The caveat: a small number of older systems still parse Word (.docx) more reliably than PDF. If an application explicitly asks for Word, send Word. If it's silent or accepts either, PDF is the safer default because what you see is what the recruiter sees.
Either way, the file format matters far less than the content and structure inside it.
How FounderToo helps
FounderToo isn't an ATS-format validator, it's a job-fit and resume-matching tool that does the work you'd otherwise do manually for every application:
- Matches your resume against a specific job description
- Identifies missing keywords and skills the posting asks for
- Compares multiple resume versions side by side
- Recommends the best resume for each role
- Generates concrete tailoring suggestions you can accept or ignore
- Builds an application strategy and interview prep when you land a call
You stay in control of every edit. FounderToo just removes the guesswork about which jobs to spend your time on and which keywords your resume is missing.

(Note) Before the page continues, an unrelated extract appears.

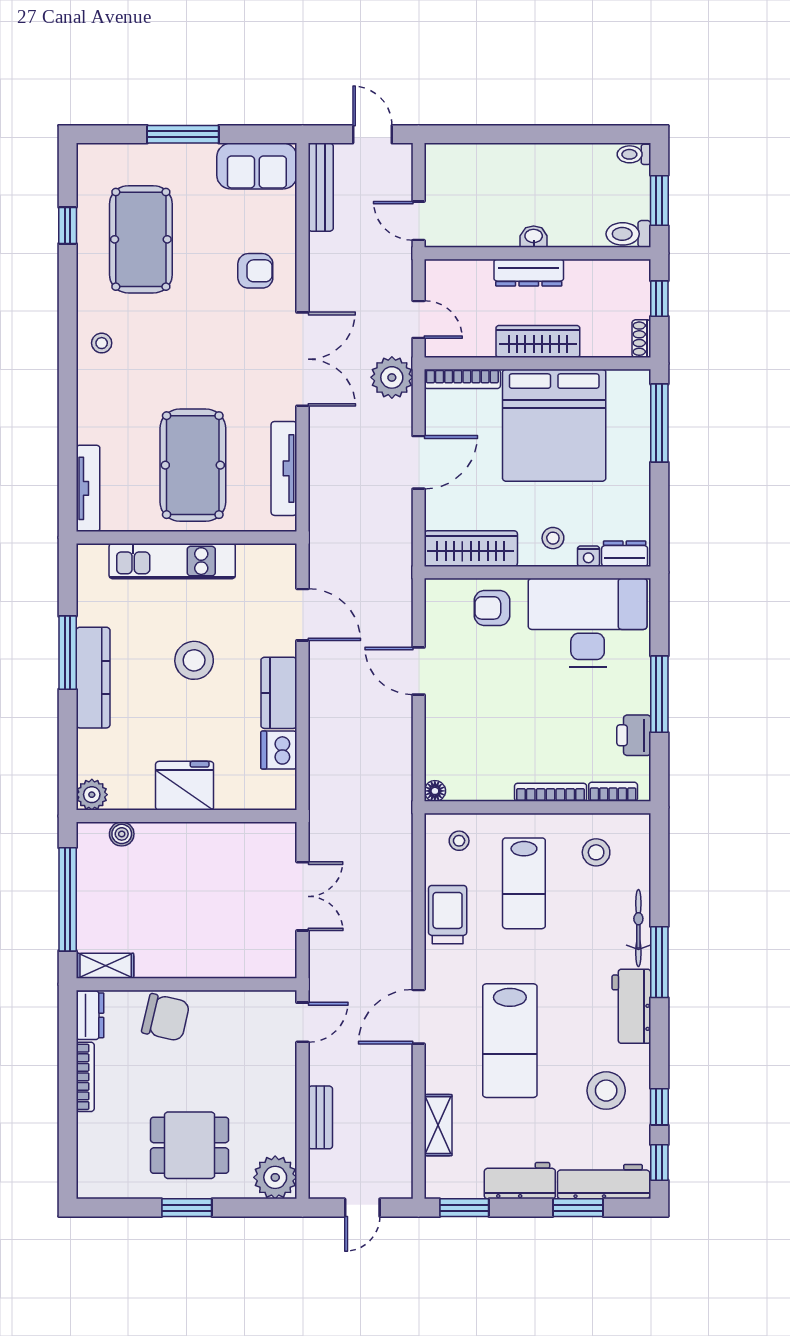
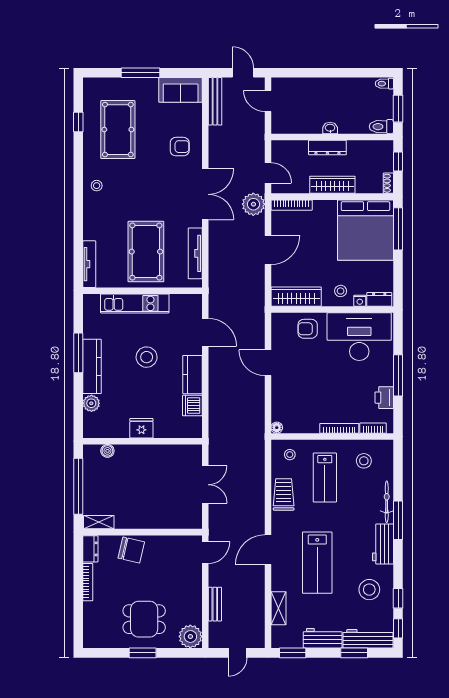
door: (419, 221) -> (268, 101), moved
bed: (554, 425) -> (365, 230), moved
fridge: (185, 786) -> (141, 428), width x0.73, depth x0.75
plant: (92, 795) -> (91, 403), moved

Frequently asked questions
What ATS score is good?
There's no universal score. Every ATS and every recruiter uses different thresholds. A useful internal benchmark is how well your resume matches the specific job description's required skills, titles, and responsibilities. Aim for clear coverage of the job's must-have keywords, not a magic percentage.

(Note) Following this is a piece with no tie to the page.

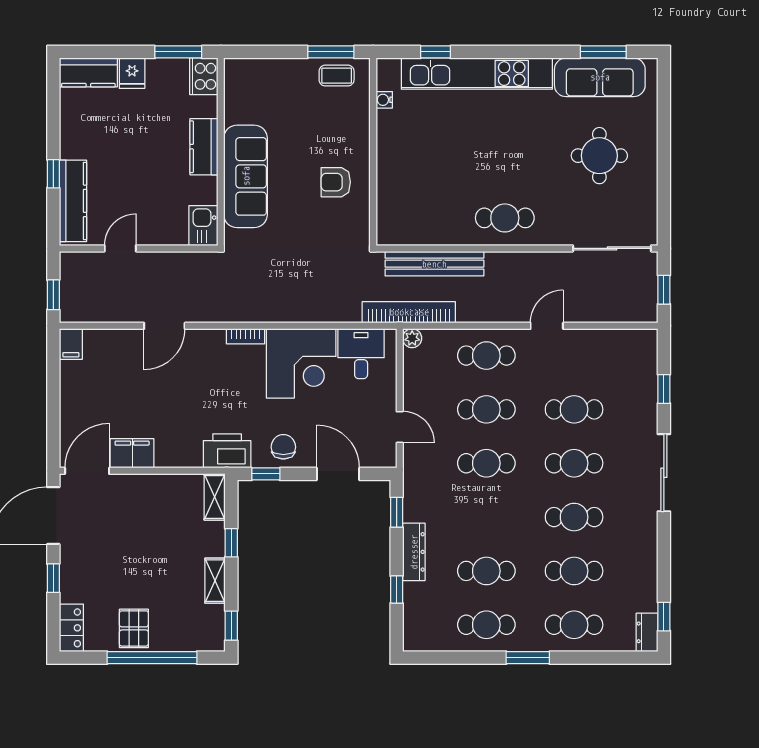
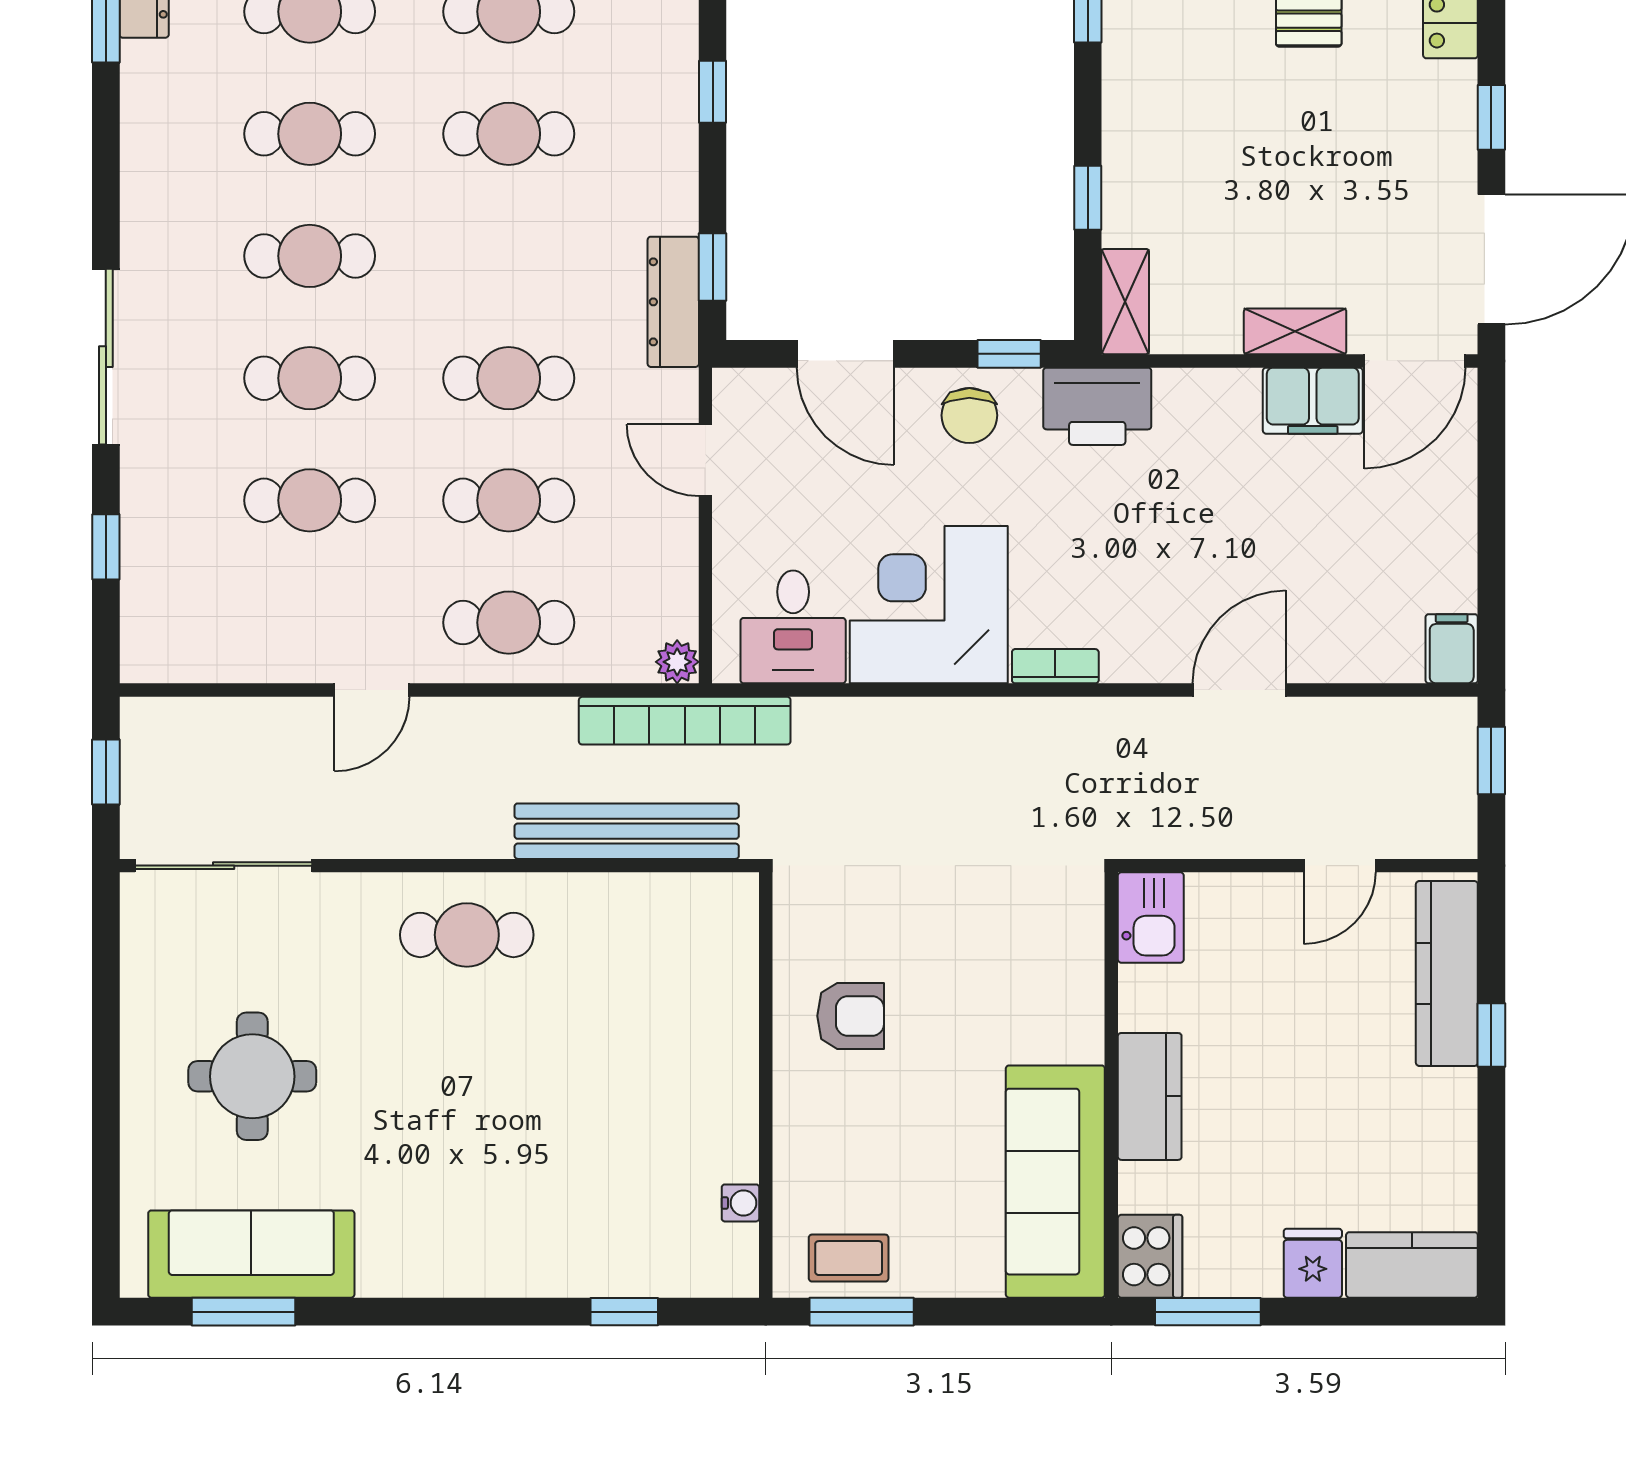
kitchen unit: (477, 74) -> (530, 1262), removed
sofa: (246, 176) -> (1055, 1182), moved
dresser: (414, 552) -> (673, 302), moved
shelving: (215, 581) -> (1295, 331), moved, turned 90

Do ATS reject resumes automatically?
Modern ATS rarely auto-reject. They rank and filter to help recruiters prioritize, but a human still reviews short-listed resumes. Most rejections come from weak alignment with the role, not the software itself.

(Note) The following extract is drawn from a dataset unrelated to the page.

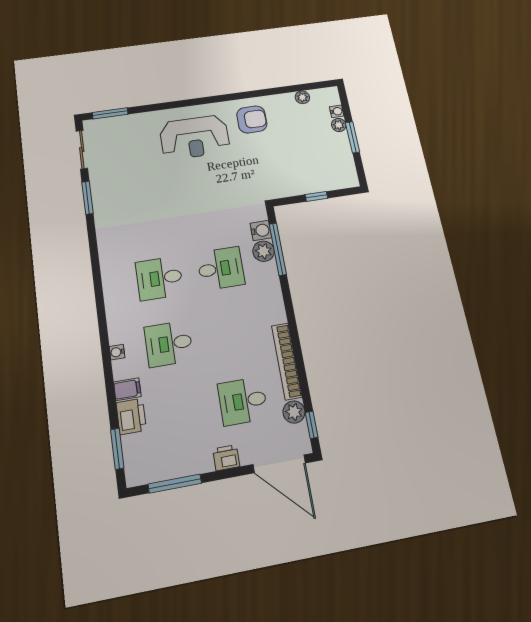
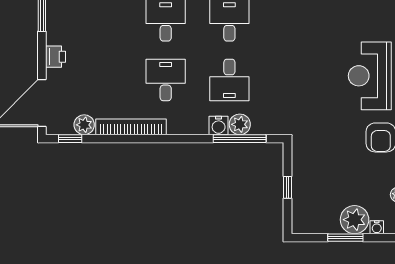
plant: (339, 125) -> (355, 220), width x1.88, depth x1.88
water cooler: (261, 230) -> (219, 126), moved
desk: (243, 401) -> (166, 80), moved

Can AI optimize my resume?
Yes. AI can identify missing keywords, compare your resume to a specific job, surface gaps in experience phrasing, and suggest concrete edits. The judgment of which suggestions to accept stays with you.
Should I use PDF or Word?
Most modern ATS handle PDFs well. A small number of older systems still parse Word more reliably. When the application explicitly asks for .docx, send Word; otherwise PDF is fine for the vast majority of postings.
How many keywords should I include?
Cover the role's must-have skills, tools, and titles once or twice in natural context, inside real bullet points and accomplishments. Stuffing the same term 10 times doesn't help and looks worse to humans.
Should I tailor every resume?
Tailor for any role you genuinely want. Tailoring doesn't mean rewriting from scratch, it means adjusting the summary, reordering bullets, and matching the role's language. A tailored resume consistently outperforms a generic one.
Most resumes don't fail because they're "bad." They fail because they're written for every job instead of one specific job. Understanding how ATS works is helpful, but matching your resume to the role you're applying for is what actually improves your chances.